Task data -
=======
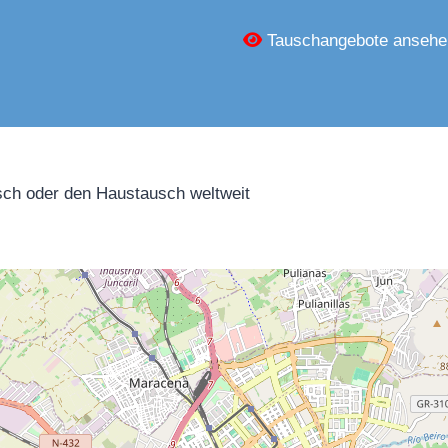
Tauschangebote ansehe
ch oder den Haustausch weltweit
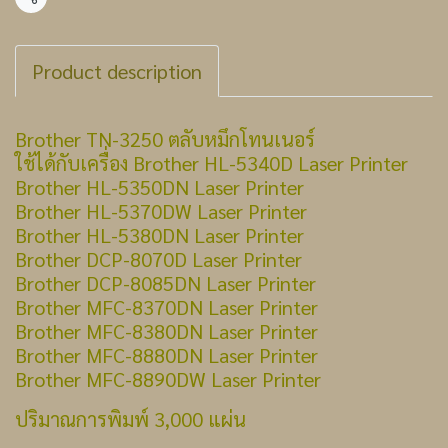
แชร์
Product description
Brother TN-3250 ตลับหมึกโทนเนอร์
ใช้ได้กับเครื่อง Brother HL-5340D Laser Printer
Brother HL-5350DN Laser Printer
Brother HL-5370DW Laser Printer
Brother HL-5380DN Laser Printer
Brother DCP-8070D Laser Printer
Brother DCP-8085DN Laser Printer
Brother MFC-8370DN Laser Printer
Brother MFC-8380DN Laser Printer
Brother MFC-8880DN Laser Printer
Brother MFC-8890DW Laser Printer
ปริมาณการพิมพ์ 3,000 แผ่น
=======
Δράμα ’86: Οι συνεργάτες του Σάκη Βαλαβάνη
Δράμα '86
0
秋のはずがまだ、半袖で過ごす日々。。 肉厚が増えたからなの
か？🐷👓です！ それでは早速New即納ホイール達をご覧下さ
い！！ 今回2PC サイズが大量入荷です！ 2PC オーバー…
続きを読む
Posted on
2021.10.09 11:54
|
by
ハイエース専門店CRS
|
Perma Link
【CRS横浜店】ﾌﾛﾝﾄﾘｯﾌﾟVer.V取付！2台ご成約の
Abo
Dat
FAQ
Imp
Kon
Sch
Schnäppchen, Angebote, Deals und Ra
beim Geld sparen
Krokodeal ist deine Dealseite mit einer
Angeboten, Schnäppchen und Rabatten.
=======
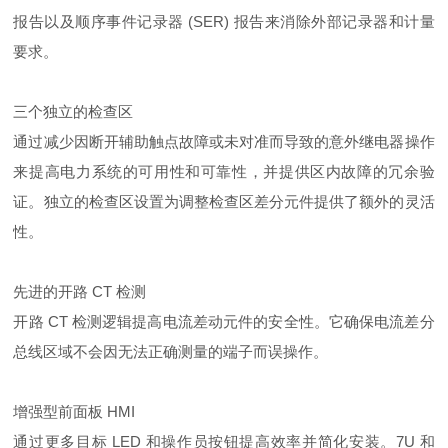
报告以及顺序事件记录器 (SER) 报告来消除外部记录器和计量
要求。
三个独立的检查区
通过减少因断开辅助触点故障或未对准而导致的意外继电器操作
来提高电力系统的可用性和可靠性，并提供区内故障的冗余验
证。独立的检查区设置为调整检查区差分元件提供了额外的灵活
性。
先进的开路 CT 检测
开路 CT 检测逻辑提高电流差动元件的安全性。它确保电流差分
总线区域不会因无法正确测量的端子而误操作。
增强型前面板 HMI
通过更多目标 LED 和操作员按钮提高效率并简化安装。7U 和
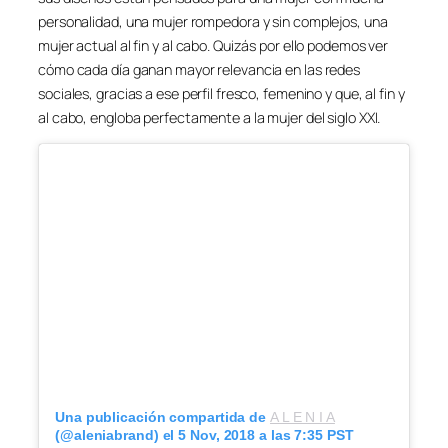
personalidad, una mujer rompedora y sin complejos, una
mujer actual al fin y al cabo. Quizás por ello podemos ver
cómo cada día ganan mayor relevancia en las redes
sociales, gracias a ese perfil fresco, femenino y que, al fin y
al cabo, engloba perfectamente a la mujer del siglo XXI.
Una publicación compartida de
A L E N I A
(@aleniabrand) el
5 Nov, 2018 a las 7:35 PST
=======
Problem requirements - Copy every line from the line with "报告以及顺序事件记录器 (SER) 报告来消除外部记录器和计量" up to and including the line with "通过更多目标 LED 和操作员按钮提高效率并简化安装。7U 和". Keep the text of each line unchanged.

Exercise solution -
报告以及顺序事件记录器 (SER) 报告来消除外部记录器和计量
要求。
三个独立的检查区
通过减少因断开辅助触点故障或未对准而导致的意外继电器操作
来提高电力系统的可用性和可靠性，并提供区内故障的冗余验
证。独立的检查区设置为调整检查区差分元件提供了额外的灵活
性。
先进的开路 CT 检测
开路 CT 检测逻辑提高电流差动元件的安全性。它确保电流差分
总线区域不会因无法正确测量的端子而误操作。
增强型前面板 HMI
通过更多目标 LED 和操作员按钮提高效率并简化安装。7U 和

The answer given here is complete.